The dollar was down 0.4 percent at 108.81 yen, having slid to as low as 108.33 yen in early Asian trade on Tuesday, its lowest level since mid-April.
A risk-averse mood prevailed in the region following the missile launch, with Japan’s Nikkei stock index falling to its lowest level in nearly four months.
The yen tends to benefit during times of geopolitical or financial stress as Japan is the world’s biggest creditor nation and has a current account surplus.
There is also an assumption that Japanese investors might eventually repatriate funds if market turmoil persists and dampens their risk appetite. North Korea fired a missile early on Tuesday that flew over Japan and landed in waters off Hokkaido, in a sharp escalation of tensions on the Korean peninsula.
“Based on past patterns in which the yen has gained on such incidences, speculators reacted immediately to the North Korean missile headlines, taking dollar/yen to the intraday lows,” said Mitsuo Imaizumi, chief FX strategist at Daiwa Securities.
The United States, Japan and South Korea asked for a United Nations Security Council meeting to discuss the test, diplomats said. A meeting of the 15-member Security Council would be held later on Tuesday, they said.

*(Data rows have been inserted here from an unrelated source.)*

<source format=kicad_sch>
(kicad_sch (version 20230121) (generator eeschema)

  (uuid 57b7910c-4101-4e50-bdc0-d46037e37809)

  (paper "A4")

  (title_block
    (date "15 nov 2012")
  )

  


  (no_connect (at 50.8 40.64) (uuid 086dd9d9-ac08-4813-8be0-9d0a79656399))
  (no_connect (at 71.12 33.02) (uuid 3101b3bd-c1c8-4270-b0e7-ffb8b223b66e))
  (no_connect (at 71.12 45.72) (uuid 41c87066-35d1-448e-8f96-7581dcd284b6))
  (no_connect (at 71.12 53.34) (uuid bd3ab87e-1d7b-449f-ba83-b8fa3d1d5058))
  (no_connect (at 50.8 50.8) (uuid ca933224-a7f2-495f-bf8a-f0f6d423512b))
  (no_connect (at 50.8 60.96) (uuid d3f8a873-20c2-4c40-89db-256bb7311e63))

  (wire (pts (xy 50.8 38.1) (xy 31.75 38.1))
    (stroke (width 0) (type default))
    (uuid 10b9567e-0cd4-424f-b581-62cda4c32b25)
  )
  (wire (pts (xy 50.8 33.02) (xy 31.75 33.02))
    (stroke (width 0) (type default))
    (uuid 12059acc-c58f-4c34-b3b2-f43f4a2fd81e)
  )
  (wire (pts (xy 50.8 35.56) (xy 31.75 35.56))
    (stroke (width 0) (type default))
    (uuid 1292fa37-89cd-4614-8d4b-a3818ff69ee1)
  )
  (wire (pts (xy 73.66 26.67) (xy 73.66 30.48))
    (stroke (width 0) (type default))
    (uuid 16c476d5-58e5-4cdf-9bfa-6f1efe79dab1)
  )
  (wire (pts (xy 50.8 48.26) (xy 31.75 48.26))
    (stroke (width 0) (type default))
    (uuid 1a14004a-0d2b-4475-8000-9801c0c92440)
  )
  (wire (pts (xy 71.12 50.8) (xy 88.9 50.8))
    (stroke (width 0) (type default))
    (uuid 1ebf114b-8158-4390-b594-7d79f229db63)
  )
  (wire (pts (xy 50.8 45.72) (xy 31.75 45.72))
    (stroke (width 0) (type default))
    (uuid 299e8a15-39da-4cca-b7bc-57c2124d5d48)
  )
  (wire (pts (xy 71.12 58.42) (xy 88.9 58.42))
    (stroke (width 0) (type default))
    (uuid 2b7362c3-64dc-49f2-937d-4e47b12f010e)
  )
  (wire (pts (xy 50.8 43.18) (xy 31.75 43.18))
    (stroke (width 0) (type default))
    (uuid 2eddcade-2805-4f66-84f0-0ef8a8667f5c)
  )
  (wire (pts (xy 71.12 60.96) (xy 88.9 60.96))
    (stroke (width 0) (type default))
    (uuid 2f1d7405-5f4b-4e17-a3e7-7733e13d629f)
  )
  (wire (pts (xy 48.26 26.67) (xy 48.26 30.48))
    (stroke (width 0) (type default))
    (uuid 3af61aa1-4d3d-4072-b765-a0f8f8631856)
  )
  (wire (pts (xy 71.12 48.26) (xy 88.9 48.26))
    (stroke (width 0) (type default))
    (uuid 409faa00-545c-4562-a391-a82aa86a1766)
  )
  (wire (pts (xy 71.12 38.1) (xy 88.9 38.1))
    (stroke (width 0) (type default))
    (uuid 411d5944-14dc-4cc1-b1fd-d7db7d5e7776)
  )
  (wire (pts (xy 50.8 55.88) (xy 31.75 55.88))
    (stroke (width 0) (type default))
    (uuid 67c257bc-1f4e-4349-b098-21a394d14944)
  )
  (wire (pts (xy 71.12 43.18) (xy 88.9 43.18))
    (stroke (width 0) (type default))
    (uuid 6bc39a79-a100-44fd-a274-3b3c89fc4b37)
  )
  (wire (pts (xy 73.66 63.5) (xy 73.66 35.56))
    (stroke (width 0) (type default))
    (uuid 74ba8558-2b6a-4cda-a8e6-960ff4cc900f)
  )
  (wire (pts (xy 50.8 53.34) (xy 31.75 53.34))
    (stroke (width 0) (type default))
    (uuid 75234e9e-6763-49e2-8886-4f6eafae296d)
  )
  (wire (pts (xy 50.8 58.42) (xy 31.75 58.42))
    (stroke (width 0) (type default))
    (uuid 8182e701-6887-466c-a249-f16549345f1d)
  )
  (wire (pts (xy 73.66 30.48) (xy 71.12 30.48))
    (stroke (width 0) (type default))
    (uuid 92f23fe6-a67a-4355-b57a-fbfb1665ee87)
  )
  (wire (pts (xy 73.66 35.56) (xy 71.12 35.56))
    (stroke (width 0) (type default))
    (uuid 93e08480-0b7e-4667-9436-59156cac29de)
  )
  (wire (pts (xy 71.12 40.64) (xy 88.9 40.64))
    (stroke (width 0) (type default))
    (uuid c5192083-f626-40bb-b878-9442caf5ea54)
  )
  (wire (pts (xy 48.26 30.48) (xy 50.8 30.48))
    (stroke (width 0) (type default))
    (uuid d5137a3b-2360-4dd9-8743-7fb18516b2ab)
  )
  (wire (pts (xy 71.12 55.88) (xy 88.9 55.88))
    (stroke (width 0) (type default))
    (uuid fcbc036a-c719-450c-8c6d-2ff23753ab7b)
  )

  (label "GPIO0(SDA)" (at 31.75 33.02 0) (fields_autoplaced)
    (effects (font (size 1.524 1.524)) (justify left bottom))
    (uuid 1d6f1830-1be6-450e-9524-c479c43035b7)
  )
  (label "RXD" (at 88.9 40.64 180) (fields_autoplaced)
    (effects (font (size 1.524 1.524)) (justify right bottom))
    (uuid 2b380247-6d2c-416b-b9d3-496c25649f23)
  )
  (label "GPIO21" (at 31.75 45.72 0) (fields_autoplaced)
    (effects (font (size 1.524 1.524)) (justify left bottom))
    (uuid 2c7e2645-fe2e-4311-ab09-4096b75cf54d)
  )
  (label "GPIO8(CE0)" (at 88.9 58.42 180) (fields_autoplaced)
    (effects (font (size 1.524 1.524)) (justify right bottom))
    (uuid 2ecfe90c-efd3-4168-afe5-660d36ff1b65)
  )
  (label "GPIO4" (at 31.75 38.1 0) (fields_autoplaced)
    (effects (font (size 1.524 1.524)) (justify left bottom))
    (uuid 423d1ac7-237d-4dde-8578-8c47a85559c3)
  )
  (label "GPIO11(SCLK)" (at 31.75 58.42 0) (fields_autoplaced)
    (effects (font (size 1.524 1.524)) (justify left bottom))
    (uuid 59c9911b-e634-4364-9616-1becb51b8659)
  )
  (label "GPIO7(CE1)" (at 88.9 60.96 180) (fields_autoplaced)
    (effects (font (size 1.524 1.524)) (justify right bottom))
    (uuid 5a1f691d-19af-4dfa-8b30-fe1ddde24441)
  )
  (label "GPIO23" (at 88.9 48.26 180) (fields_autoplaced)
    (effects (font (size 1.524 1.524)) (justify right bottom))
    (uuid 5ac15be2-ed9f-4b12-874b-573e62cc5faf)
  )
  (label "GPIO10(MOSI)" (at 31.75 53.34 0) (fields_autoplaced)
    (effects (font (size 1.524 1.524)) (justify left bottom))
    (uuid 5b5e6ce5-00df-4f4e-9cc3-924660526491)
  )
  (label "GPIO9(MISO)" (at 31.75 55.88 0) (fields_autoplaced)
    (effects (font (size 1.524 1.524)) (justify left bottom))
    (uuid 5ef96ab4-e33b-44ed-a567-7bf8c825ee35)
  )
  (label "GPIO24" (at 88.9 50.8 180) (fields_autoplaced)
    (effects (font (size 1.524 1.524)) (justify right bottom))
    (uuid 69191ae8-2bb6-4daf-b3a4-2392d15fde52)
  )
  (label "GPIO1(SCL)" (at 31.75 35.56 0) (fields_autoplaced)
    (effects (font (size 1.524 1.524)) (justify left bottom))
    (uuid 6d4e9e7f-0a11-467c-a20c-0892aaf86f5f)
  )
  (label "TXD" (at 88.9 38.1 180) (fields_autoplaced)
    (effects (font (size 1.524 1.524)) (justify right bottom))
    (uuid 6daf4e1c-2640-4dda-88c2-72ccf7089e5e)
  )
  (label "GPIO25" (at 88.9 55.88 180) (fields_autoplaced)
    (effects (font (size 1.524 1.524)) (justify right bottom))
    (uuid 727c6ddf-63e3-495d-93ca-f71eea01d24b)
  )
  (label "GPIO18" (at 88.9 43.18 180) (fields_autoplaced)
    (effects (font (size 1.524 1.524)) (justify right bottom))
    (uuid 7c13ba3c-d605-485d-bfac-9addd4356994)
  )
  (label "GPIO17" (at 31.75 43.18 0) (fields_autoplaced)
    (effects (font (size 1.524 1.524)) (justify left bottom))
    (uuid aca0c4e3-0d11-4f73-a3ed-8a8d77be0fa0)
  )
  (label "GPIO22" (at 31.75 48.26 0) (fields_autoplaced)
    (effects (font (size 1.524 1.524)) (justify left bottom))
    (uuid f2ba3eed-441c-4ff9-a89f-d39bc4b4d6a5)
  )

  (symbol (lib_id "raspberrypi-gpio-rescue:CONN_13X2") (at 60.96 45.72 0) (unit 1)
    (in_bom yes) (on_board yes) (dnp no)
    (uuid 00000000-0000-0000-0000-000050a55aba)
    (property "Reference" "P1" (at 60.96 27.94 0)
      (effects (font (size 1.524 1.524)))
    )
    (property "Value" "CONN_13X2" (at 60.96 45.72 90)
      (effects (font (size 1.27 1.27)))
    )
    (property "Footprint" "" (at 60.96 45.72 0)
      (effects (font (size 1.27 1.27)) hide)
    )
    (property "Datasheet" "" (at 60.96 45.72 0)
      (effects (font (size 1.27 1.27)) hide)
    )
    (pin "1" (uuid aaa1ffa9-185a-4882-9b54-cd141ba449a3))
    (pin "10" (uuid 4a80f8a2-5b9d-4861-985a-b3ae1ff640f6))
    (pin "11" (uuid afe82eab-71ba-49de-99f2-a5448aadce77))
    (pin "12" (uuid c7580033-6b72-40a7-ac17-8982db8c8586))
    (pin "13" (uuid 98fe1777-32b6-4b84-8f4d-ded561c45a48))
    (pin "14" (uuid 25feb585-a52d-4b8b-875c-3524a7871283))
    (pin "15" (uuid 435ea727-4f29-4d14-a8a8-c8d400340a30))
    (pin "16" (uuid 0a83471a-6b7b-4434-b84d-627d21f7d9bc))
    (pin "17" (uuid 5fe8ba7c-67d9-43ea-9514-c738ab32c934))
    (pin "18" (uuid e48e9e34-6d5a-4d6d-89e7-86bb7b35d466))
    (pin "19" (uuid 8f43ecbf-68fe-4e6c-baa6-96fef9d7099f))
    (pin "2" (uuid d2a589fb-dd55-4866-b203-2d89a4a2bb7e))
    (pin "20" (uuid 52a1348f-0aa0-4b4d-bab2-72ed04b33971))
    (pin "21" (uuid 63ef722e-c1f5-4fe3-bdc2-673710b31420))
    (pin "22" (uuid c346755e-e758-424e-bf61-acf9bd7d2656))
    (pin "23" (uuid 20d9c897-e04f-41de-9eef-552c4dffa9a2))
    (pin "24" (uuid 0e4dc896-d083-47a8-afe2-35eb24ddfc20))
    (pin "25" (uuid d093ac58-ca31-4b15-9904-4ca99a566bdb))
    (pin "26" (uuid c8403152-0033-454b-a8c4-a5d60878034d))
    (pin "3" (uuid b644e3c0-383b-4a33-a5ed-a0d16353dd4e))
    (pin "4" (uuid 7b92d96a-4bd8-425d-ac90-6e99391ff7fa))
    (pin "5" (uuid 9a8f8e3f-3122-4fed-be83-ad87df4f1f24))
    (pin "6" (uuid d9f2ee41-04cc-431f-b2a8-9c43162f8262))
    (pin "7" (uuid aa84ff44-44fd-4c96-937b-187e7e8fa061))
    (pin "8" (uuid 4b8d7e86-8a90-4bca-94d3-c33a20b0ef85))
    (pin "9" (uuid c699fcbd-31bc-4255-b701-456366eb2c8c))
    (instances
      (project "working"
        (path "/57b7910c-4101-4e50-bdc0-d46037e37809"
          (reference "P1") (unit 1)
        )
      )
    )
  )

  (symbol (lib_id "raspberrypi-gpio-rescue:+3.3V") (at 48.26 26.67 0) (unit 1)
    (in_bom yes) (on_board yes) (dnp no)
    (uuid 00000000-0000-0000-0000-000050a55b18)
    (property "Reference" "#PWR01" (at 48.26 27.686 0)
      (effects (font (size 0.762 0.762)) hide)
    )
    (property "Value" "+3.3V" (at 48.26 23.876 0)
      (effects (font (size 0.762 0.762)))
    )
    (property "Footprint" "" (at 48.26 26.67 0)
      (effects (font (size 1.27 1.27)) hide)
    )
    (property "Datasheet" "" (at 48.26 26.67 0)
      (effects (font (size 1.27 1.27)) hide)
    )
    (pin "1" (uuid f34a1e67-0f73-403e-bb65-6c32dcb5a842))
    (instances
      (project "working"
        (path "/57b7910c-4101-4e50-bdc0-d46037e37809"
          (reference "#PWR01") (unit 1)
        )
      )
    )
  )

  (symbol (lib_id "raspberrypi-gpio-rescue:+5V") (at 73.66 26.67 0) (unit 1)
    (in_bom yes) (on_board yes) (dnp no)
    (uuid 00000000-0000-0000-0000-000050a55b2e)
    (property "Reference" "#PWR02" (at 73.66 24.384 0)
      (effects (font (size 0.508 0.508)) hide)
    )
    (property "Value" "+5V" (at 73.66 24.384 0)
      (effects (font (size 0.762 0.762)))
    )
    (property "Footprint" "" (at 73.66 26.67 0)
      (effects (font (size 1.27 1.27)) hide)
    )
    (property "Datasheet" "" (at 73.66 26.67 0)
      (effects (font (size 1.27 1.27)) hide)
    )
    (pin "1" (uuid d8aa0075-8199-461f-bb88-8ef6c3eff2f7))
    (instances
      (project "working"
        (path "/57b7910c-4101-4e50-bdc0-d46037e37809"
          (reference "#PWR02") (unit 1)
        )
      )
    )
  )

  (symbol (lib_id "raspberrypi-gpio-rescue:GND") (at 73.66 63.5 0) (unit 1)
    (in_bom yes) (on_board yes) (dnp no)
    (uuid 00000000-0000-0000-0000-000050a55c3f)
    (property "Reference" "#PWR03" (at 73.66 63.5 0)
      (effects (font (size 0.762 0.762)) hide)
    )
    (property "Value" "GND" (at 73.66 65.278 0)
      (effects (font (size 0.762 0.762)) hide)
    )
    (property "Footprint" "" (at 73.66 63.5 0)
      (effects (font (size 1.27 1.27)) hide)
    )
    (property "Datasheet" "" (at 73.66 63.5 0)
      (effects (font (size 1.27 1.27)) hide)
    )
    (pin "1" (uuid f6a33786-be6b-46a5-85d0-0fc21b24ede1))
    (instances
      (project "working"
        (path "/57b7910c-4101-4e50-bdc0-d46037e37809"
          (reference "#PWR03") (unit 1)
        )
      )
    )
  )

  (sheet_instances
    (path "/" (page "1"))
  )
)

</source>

The risk of further falls in the dollar against the yen can’t be ruled out given the simmering geopolitical tensions, said Teppei Ino, analyst for Bank of Tokyo-Mitsubishi UFJ in Singapore.

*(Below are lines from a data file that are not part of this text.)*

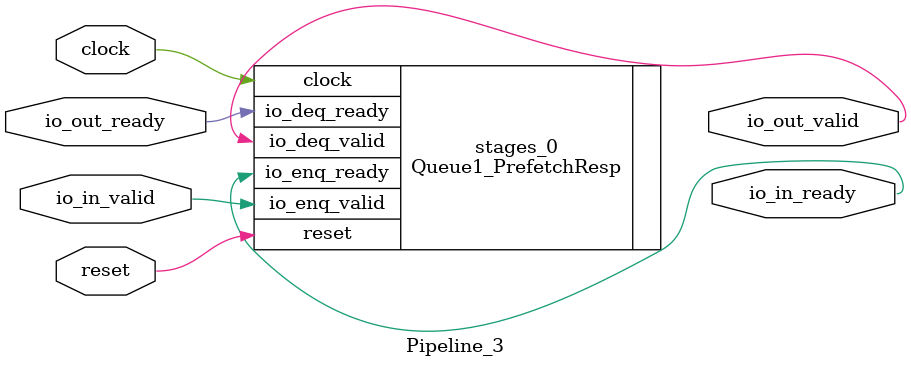
<source format=v>
module Pipeline_3(
  input  clock,
  input  reset,
  output io_in_ready,
  input  io_in_valid,
  input  io_out_ready,
  output io_out_valid
);

  Queue1_PrefetchResp stages_0 (
    .clock        (clock),
    .reset        (reset),
    .io_enq_ready (io_in_ready),
    .io_enq_valid (io_in_valid),
    .io_deq_ready (io_out_ready),
    .io_deq_valid (io_out_valid)
  );
endmodule


</source>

“It doesn’t look like the situation is settling down, so I think you need to stay on guard,” Ino said. “It’s very hard to get a good read on what might happen after this,” he added.
The Swiss franc touched a one-month high of 0.9498 franc per dollar at one point. The safe haven Swiss franc later pulled back to 0.9522.
The dollar was already on the defensive, particularly against the euro, after Federal Reserve Chair Janet Yellen did not mention monetary policy at a central bankers’ summit in Jackson Hole last week, and as European Central Bank President Mario Draghi’s held back from talking down the euro at the same meeting.
The dollar had also weakened after Tropical Storm Harvey paralysed Houston, Texas, and many oil refineries in the U.S. Gulf Coast, spurring worries about the storm’s potential impact on the U.S. economy.
The euro was down 0.1 percent at $1.1969. Earlier on Tuesday the euro rose to $1.1986, its highest since January 2015.
The dollar index against a basket of six major currencies was little changed at 92.207 by late morning, recouping early losses.
In early Asian trade, the dollar index had touched its weakest level since May 2016. A drop below the May 2016 trough of 91.919 would take the index to its lowest since January 2015.